Imbas Proyek Kereta Bandara Soetta, Jalan Daan Mogot Bakal Ditutup Sementara

Jakarta – Jalan Daan Mogot yang selama ini menjadi akses Jakarta-Tangerang dan sebaliknya akan ditutup untuk sementara waktu. Jalan Daan Mogot terpaksa ditutup karena terkena imbas , Tangerang, Banten.

Agus Komarudin, VP Public Relation PT Kereta Api Indonesia - kai.id

Agus Komarudin, VP Public Relation PT Kereta Api Indonesia – kai.id

“Penutupan rencananya dilakukan pada 26 sampai 27 Agustus ini,” kata Agus Komarudin, VP Public Relation PT Kereta Api Indonesia (KAI), Tangerang, Banten, Selasa (22/8), seperti dilansir Liputan 6. Akses lalu lintas yang ditutup sendiri berada di Jalan Daan Mogot Km. 23, Kelurahan Tanah Tinggi, Kecamatan Tangerang, Kota Tangerang.

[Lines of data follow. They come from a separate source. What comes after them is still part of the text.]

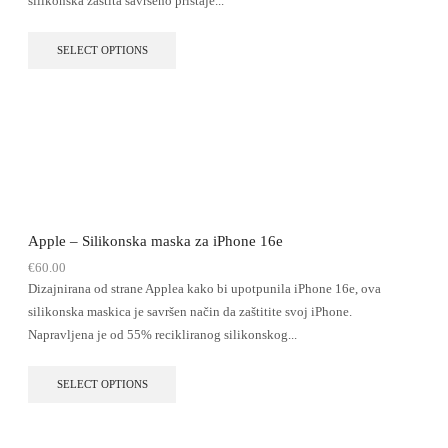
silikonska zaštita savršeno pristaje...
SELECT OPTIONS
Apple – Silikonska maska za iPhone 16e
€
60.00
Dizajnirana od strane Applea kako bi upotpunila iPhone 16e, ova
silikonska maskica je savršen način da zaštitite svoj iPhone.
Napravljena je od 55% recikliranog silikonskog...
SELECT OPTIONS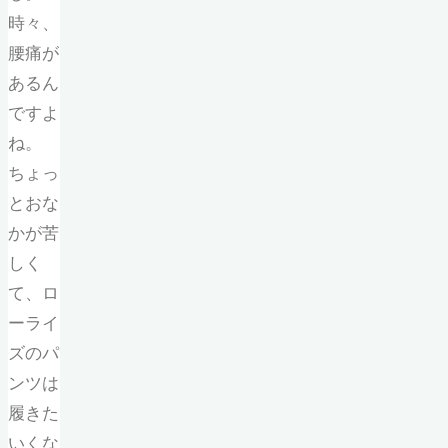
時々、
腰痛が
あるん
ですよ
ね。
ちょっ
とおな
かが苦
しく
て、ロ
ーライ
ズのパ
ンツは
履きた
いくな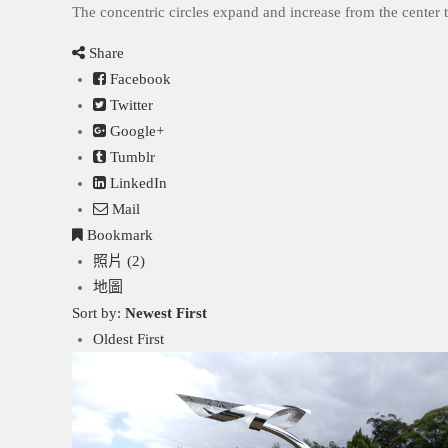
The concentric circles expand and increase from the center 
Share
Facebook
Twitter
Google+
Tumblr
LinkedIn
Mail
Bookmark
照片 (2)
地圖
Sort by:
Newest First
Oldest First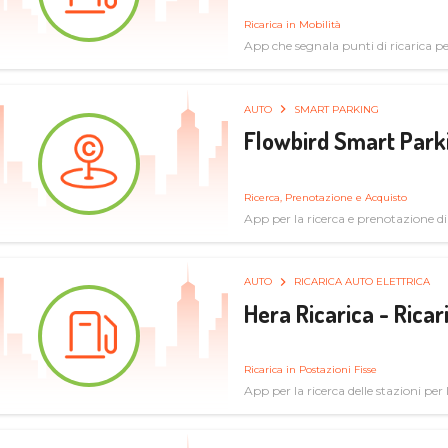
Ricarica in Mobilità
App che segnala punti di ricarica per 
AUTO
SMART PARKING
Flowbird Smart Park
Ricerca, Prenotazione e Acquisto
App per la ricerca e prenotazione d
AUTO
RICARICA AUTO ELETTRICA
Hera Ricarica - Ricar
Ricarica in Postazioni Fisse
App per la ricerca delle stazioni per la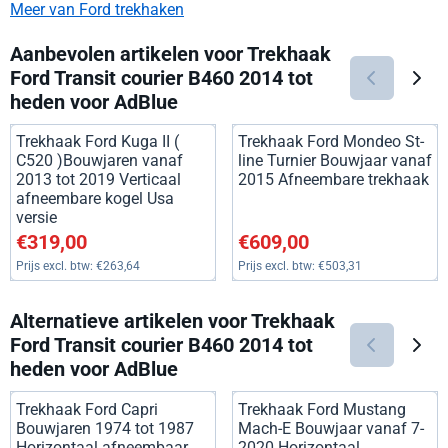
Meer van Ford trekhaken
Aanbevolen artikelen voor
Trekhaak
Ford Transit courier B460 2014 tot
heden voor AdBlue
Trekhaak Ford Kuga II (
Trekhaak Ford Mondeo St-
C520 )Bouwjaren vanaf
line Turnier Bouwjaar vanaf
2013 tot 2019 Verticaal
2015 Afneembare trekhaak
afneembare kogel Usa
versie
Prijs: 319,00, exclusief btw: 263,64
Prijs: 609,00, exclusief btw: 5
€319,00
€609,00
Prijs excl. btw:
€263,64
Prijs excl. btw:
€503,31
Alternatieve artikelen voor
Trekhaak
Ford Transit courier B460 2014 tot
heden voor AdBlue
Trekhaak Ford Capri
Trekhaak Ford Mustang
Bouwjaren 1974 tot 1987
Mach-E Bouwjaar vanaf 7-
Horizontaal afneembaar
2020 Horizontaal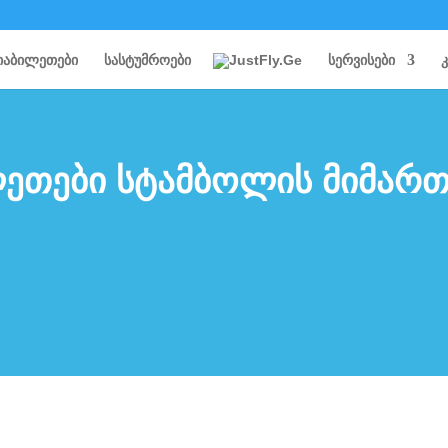
იაბილეთები
სასტუმროები
სერვისები
ლეთები სტამბოლის მიმარ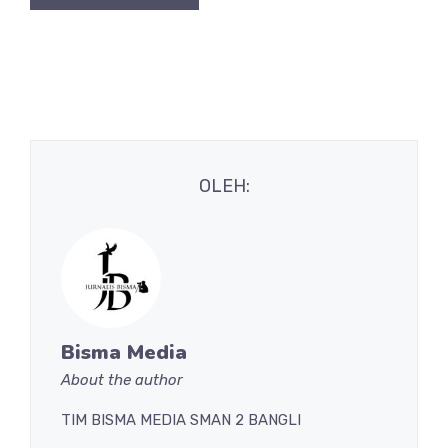
OLEH:
Bisma Media
About the author
TIM BISMA MEDIA SMAN 2 BANGLI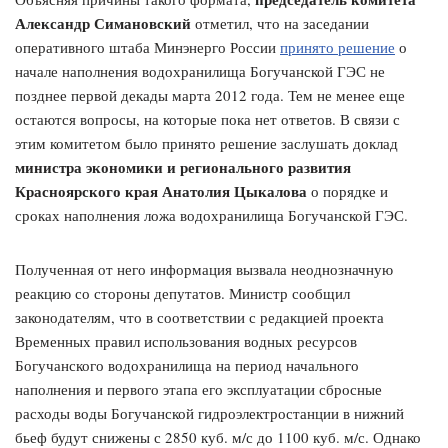
Александр Симановский
отметил, что на заседании
оперативного штаба Минэнерго России
принято решение
о
начале наполнения водохранилища Богучанской ГЭС не
позднее первой декады марта 2012 года. Тем не менее еще
остаются вопросы, на которые пока нет ответов. В связи с
этим комитетом было принято решение заслушать доклад
министра экономики и регионального развития
Красноярского края Анатолия Цыкалова
о порядке и
сроках наполнения ложа водохранилища Богучанской ГЭС.
Полученная от него информация вызвала неоднозначную
реакцию со стороны депутатов. Министр сообщил
законодателям, что в соответствии с редакцией проекта
Временных правил использования водных ресурсов
Богучанского водохранилища на период начального
наполнения и первого этапа его эксплуатации сбросные
расходы воды Богучанской гидроэлектростанции в нижний
бьеф будут снижены с 2850 куб. м/с до 1100 куб. м/с. Однако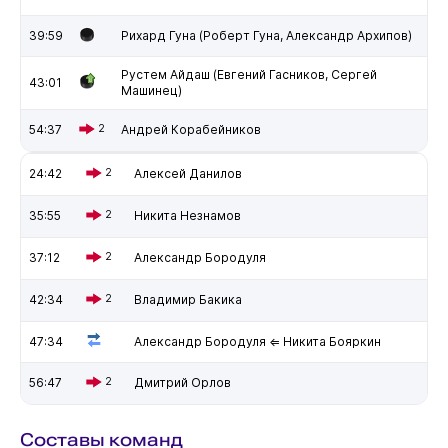
39:59
Рихард Гуна (Роберт Гуна, Александр Архипов)
Рустем Айдаш (Евгений Гасников, Сергей
43:01
Машинец)
54:37
2
Андрей Корабейников
24:42
2
Алексей Данилов
35:55
2
Никита Незнамов
37:12
2
Александр Бородуля
42:34
2
Владимир Бакика
47:34
Александр Бородуля ⇐ Никита Бояркин
56:47
2
Дмитрий Орлов
Составы команд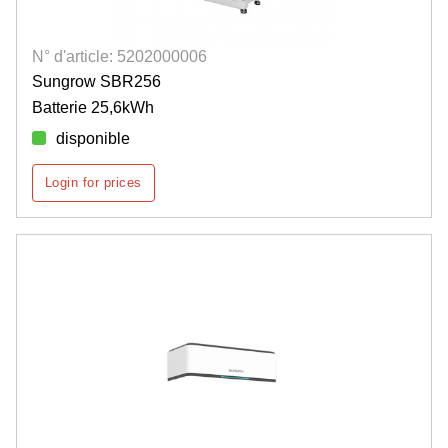
N° d'article: 5202000006
Sungrow SBR256
Batterie 25,6kWh
disponible
Login for prices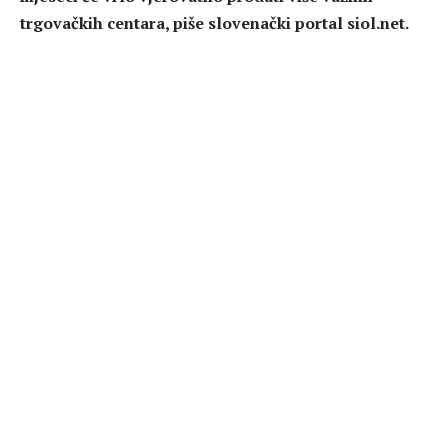
trgovačkih centara, piše slovenački portal siol.net.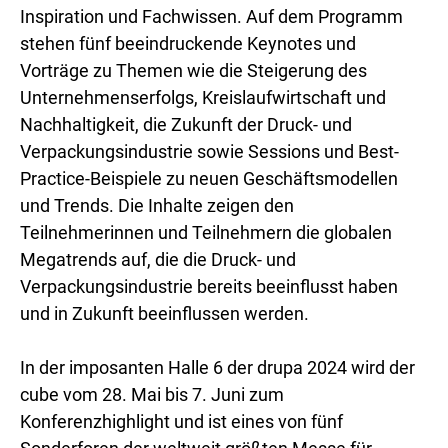
Inspiration und Fachwissen. Auf dem Programm
stehen fünf beeindruckende Keynotes und
Vorträge zu Themen wie die Steigerung des
Unternehmenserfolgs, Kreislaufwirtschaft und
Nachhaltigkeit, die Zukunft der Druck- und
Verpackungsindustrie sowie Sessions und Best-
Practice-Beispiele zu neuen Geschäftsmodellen
und Trends. Die Inhalte zeigen den
Teilnehmerinnen und Teilnehmern die globalen
Megatrends auf, die die Druck- und
Verpackungsindustrie bereits beeinflusst haben
und in Zukunft beeinflussen werden.
In der imposanten Halle 6 der drupa 2024 wird der
cube vom 28. Mai bis 7. Juni zum
Konferenzhighlight und ist eines von fünf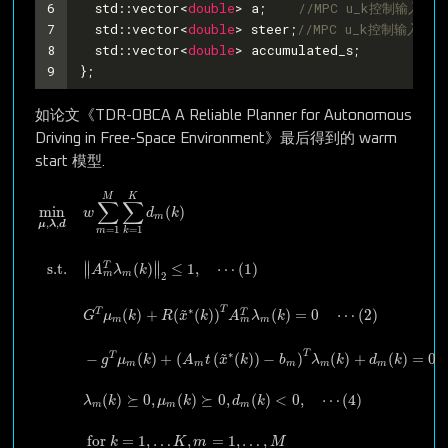
6
  std::vector<
double
> a;    
//MPC u_k控制输入
7
  std::vector<
double
> steer;
//MPC u_k控制输入
8
  std::vector<
double
> accumulated_s;
9
};
如论文《TDR-OBCA A Reliable Planner for Autonomous
Driving in Free-Space Environment》最后得到的 warm
start 模型.
min
μ
,
λ
,
d
w
∑
m
=
1
M
∑
k
=
1
K
d
m
(
k
)
s.t.
‖
A
m
T
λ
m
(
k
)
‖
2
≤
1
,
⋯
(
1
)
G
T
μ
m
M
K
∑
∑
(
)
min
w
d
k
m
,
,
μ
λ
d
=
1
=
1
m
k
∥
∥
s.t.
(
)
≤
1
,
⋯
(
1
)
T
∥
∥
A
λ
k
m
m
2
~
∗
T
T
(
)
+
(
(
)
)
(
)
=
0
⋯
(
2
)
T
G
μ
k
R
x
k
A
λ
k
m
m
m
~
∗
T
T
−
(
)
+
(
(
(
)
)
−
)
(
)
+
(
)
=
0
g
μ
k
A
t
x
k
b
λ
k
d
k
m
m
m
m
m
(
)
⪰
0
,
(
)
⪰
0
,
(
)
<
0
,
⋯
(
4
)
λ
k
μ
k
d
k
m
m
m
 for 
=
1
,
…
,
=
1
,
…
,
k
K
m
M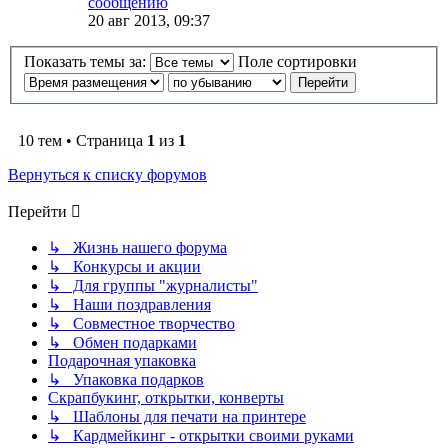
сообщению
20 авг 2013, 09:37
Показать темы за:
Поле сортировки
10 тем • Страница
1
из
1
Вернуться к списку форумов
Перейти
↳ Жизнь нашего форума
↳ Конкурсы и акции
↳ Для группы "журналисты"
↳ Наши поздравления
↳ Совместное творчество
↳ Обмен подарками
Подарочная упаковка
↳ Упаковка подарков
Скрапбукинг, открытки, конверты
↳ Шаблоны для печати на принтере
↳ Кардмейкинг - открытки своими руками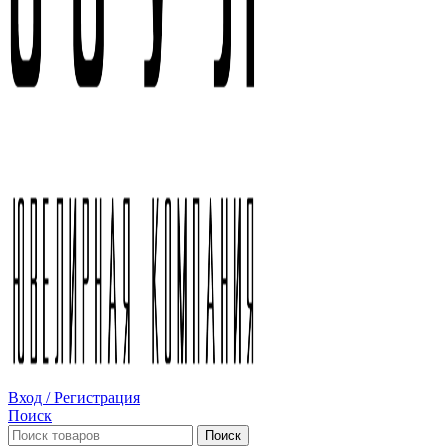
Вход / Регистрация
Поиск
Поиск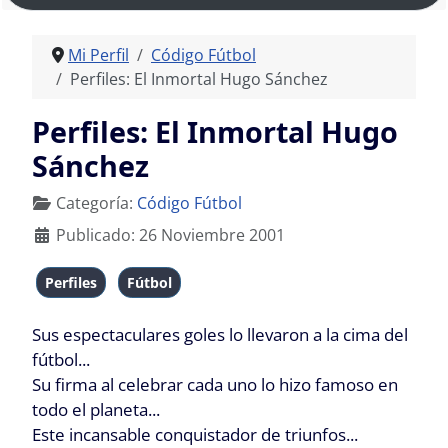
Mi Perfil
Código Fútbol
Perfiles: El Inmortal Hugo Sánchez
Perfiles: El Inmortal Hugo
Sánchez
Detalles
Categoría:
Código Fútbol
Publicado: 26 Noviembre 2001
Perfiles
Fútbol
Sus espectaculares goles lo llevaron a la cima del
fútbol...
Su firma al celebrar cada uno lo hizo famoso en
todo el planeta...
Este incansable conquistador de triunfos...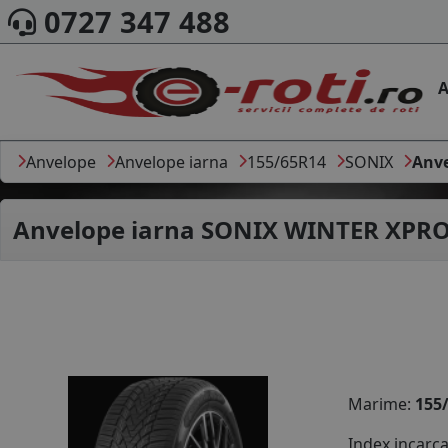
0727 347 488
A
Anvelope
Anvelope iarna
155/65R14
SONIX
Anve
Anvelope iarna
SONIX WINTER XPRO 
Marime:
155
Index incarc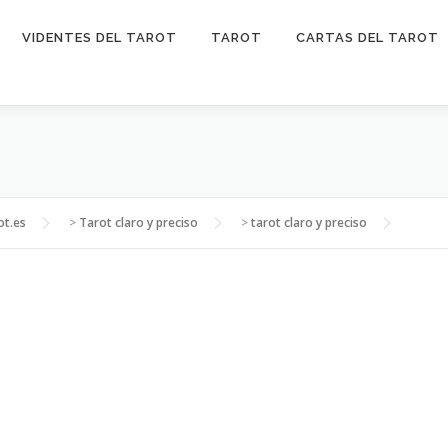
VIDENTES DEL TAROT
TAROT
CARTAS DEL TAROT
ot.es
>
Tarot claro y preciso
>
tarot claro y preciso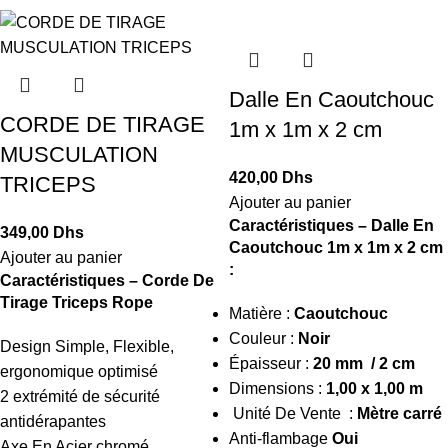
Dalle En Caoutchouc
CORDE DE TIRAGE
1m x 1m x 2 cm
MUSCULATION
420,00
Dhs
TRICEPS
Ajouter au panier
Caractéristiques – Dalle En
349,00
Dhs
Caoutchouc 1m x 1m x 2 cm
Ajouter au panier
:
Caractéristiques –
Corde De
Tirage Triceps Rope
Matière :
Caoutchouc
Couleur :
Noir
Design Simple, Flexible,
Épaisseur :
20 mm / 2 cm
ergonomique optimisé
Dimensions :
1,00 x 1,00 m
2 extrémité de sécurité
Unité De Vente :
Mètre carré
antidérapantes
Anti-flambage
Oui
Axe En Acier chromé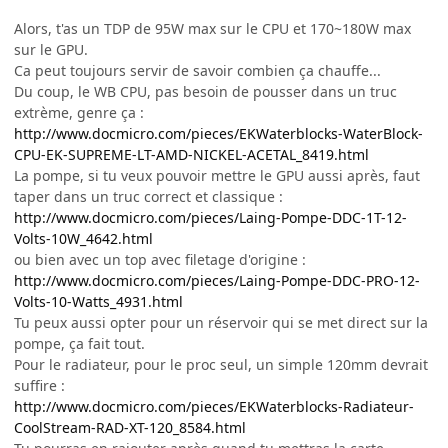
Alors, t'as un TDP de 95W max sur le CPU et 170~180W max
sur le GPU.
Ca peut toujours servir de savoir combien ça chauffe...
Du coup, le WB CPU, pas besoin de pousser dans un truc
extrème, genre ça :
http://www.docmicro.com/pieces/EKWaterblocks-WaterBlock-
CPU-EK-SUPREME-LT-AMD-NICKEL-ACETAL_8419.html
La pompe, si tu veux pouvoir mettre le GPU aussi après, faut
taper dans un truc correct et classique :
http://www.docmicro.com/pieces/Laing-Pompe-DDC-1T-12-
Volts-10W_4642.html
ou bien avec un top avec filetage d'origine :
http://www.docmicro.com/pieces/Laing-Pompe-DDC-PRO-12-
Volts-10-Watts_4931.html
Tu peux aussi opter pour un réservoir qui se met direct sur la
pompe, ça fait tout.
Pour le radiateur, pour le proc seul, un simple 120mm devrait
suffire :
http://www.docmicro.com/pieces/EKWaterblocks-Radiateur-
CoolStream-RAD-XT-120_8584.html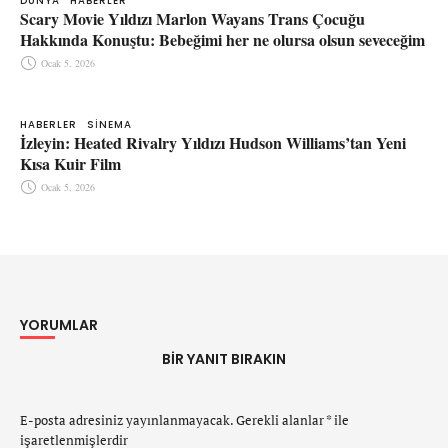
DÜNYA
HABERLER
Scary Movie Yıldızı Marlon Wayans Trans Çocuğu
Hakkında Konuştu: Bebeğimi her ne olursa olsun seveceğim
Ocak 5, 2026
HABERLER
SINEMA
İzleyin: Heated Rivalry Yıldızı Hudson Williams’tan Yeni
Kısa Kuir Film
Ocak 5, 2026
YORUMLAR
BIR YANIT BIRAKIN
E-posta adresiniz yayınlanmayacak.
Gerekli alanlar
*
ile
işaretlenmişlerdir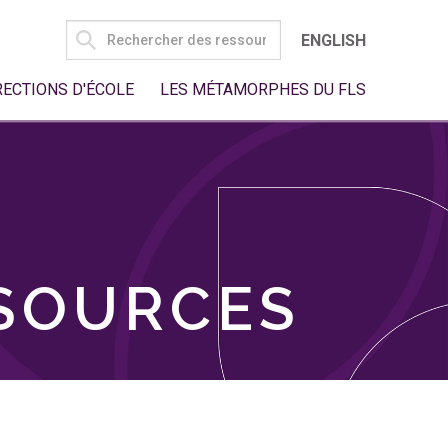
SEARCH
ENGLISH
FOR:
RECTIONS D'ÉCOLE
LES MÉTAMORPHES DU FLS
SSOURCES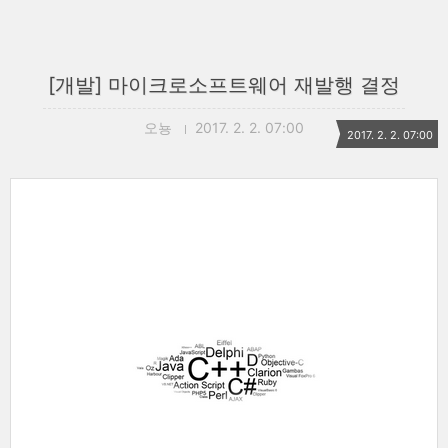
[개발] 마이크로소프트웨어 재발행 결정
오뇽
2017. 2. 2. 07:00
2017. 2. 2. 07:00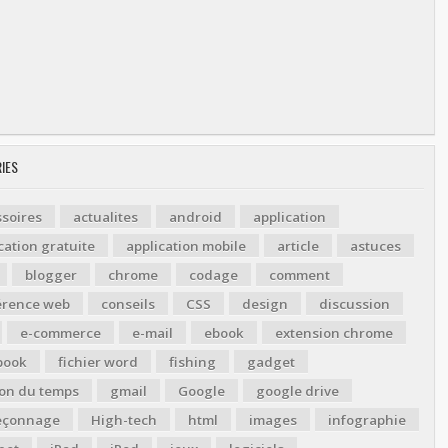
IES
soires
actualites
android
application
cation gratuite
application mobile
article
astuces
blogger
chrome
codage
comment
érence web
conseils
CSS
design
discussion
e-commerce
e-mail
ebook
extension chrome
book
fichier word
fishing
gadget
ion du temps
gmail
Google
google drive
çonnage
High-tech
html
images
infographie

Lebih lanjut Agus mengungkapkan bahwa penutupan akan dimulai pada tengah malam dan berlangsung selama proyek pembangunan jalur kereta Bandara Soetta masih berlangsung. Selama penutupan, nantinya akan turut dipasang girder jembatan yang melintang di atas Jalan Daan Mogot. “Untuk pelaksanaan pemasangan girder jembatan kereta bandara yang melintang di atas Jalan Daan Mogot,” imbuhnya.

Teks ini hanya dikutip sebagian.